Friday, March 13, 2009

What Do You Want to Learn?

When interviewing potential rookie coaching candidates I ask questions about what they would like to learn to become a better coach. Hopefully they have an answer or else it’s a very short conversation. I need to know they have a passion for this field and learning. They have to have been doing some reading beyond school work and something needs to have sparked their interest.

The follow-up question is along the lines of, “if you could go anywhere and learn from anyone, what would you do to become a better coach?” I expect an answer. Seldom do I get good ones. When I get, "I don't know, I've been busy in school." I can be pretty sure this person is not deeply passionate about this field of coaching.

In a rookie coach I am not really judging who they want to learn from or the specific topic. I want to know they are already interested in this field and know some of the players. I don’t even hold it as a major strike when all they can name are internet gurus who are selling products (at least they are on the internet looking at the field).

For a more senior coach, the topics, the areas of interest, and the approach become more important. I am searching for them to have a philosophy that is complimentary, views that will help us grow as a team, and that they are intelligent and engaged. I am really hoping to find coaches who are looking to not just improve their science knowledge, but improve their Art of Coaching.

All the best coaches I know are always learning from others. Others in this field and others outside of it. I have a long list and its diverse in its settings, expertise and industries. From sport coaches who have built winning programs, to motor control experts who are on the cutting edge of how we control movement , to marketing experts who know about how to get a message across to people. All can help me become a better coach.

So this begs the questions, where would you go and who would you look to grow as a coach? Figure out the answer and do the best you can to get there.

Monday, March 9, 2009

Got Big Rocks?

In First Things First, Stephen Covey tells a great story:
One day an expert in time management was speaking to a group of business students. As he stood in front of the group of high-powered overachievers he said, "Okay, time for a quiz."

He then pulled out a one-gallon, widemouthed Mason jar and set it on the table. He produced about a dozen fist-sized rocks and carefully placed them one at a time into the jar. When the jar was filled to the top and no more rocks would fit inside, he asked, "Is this jar full?" Everyone in the class said, "Yes." Then he said, "Really?" He reached under the table and pulled out a bucket of gravel. Then he dumped some gravel in and shook the jar causing it to work down into the space between the big rocks.

Then he asked the group once more, "Is the jar full?" By this time the class was on to him. "Probably not," one of them answered. "Good!" he replied. He reached under the table and brought out a bucket of sand and started dumping the sand in the jar until it filled the spaces left between the rocks and the gravel.

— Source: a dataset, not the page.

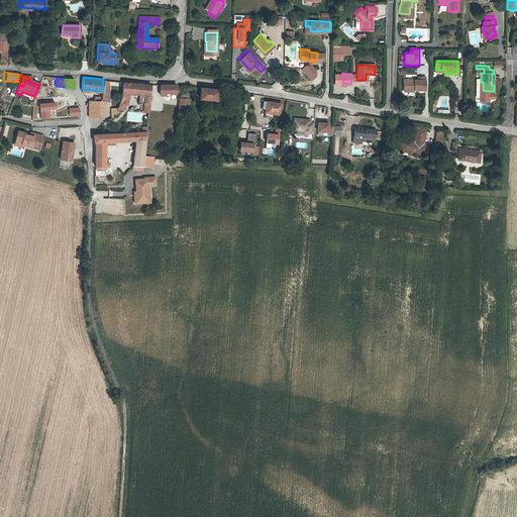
[(405,80),(404,90),(414,90),(426,90),(426,80),(405,80)]
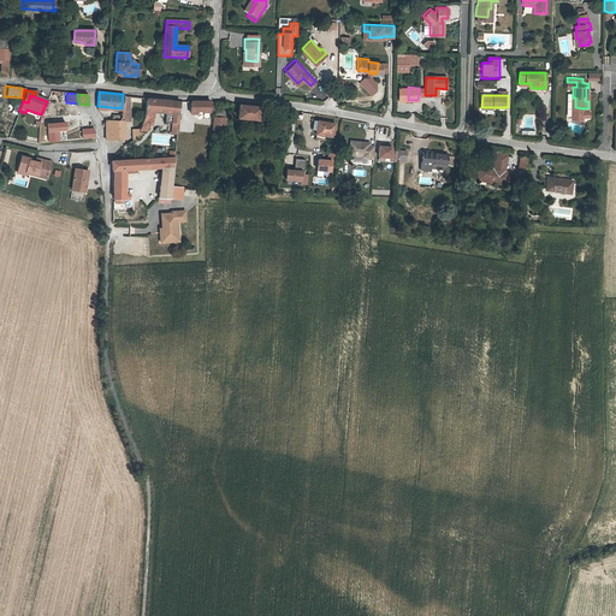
[(181,100),(161,98),(161,110),(173,111),(173,120),(175,122),(175,131),(178,132),(179,122),(181,100)]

Once more he asked the question, "Is this jar full?" No!" the class shouted. Once again he said, "Good." Then he grabbed a pitcher of water and began to pour it in until the jar was filled to the brim. Then he looked at the class and asked, "What is the point of this illustration?"

One eager beaver raised his hand and said, "The point is, no matter how full your schedule is, if you try really hard you can always fit some more things in it!"

"No," the speaker replied, "that's not the point." "The truth this illustration teaches us is that if you don't put the big rocks in first, you'll never get them in at all."

What are the 'big rocks' in your life? Your children, your loved ones, your education, your dreams, a worthy cause, teaching others, doing things that you love, your health; your mate. Remember to put these BIG ROCKS in first or you'll never get them in at all. If you sweat about the little stuff then you'll fill your life with little things and you'll never have the real quality time you need to spend on the big, important stuff."

I use this outlook as well as we approach training our athletes. There are a lot of rocks out there as training tools. Technique drills, Olympic lifts, plyos, video analysis, "corrective" exercises, core training, kettlebells, etc...

Our athletes however have a limited capacity of time and energy. This is their jar. There may be a place for all of those training methods with your athlete, but which ones are the most important? Which ones hit the primary qualities you need to develop? Which ones give you more bang for the buck because they address multiple qualities at one time? The drills and exercises that meet that requirement are your "Big Rocks".

Get them in first. After thats programmed in and accomplished you can add in all the other things. If you do the other stuff first, you might never get those Big Rocks in.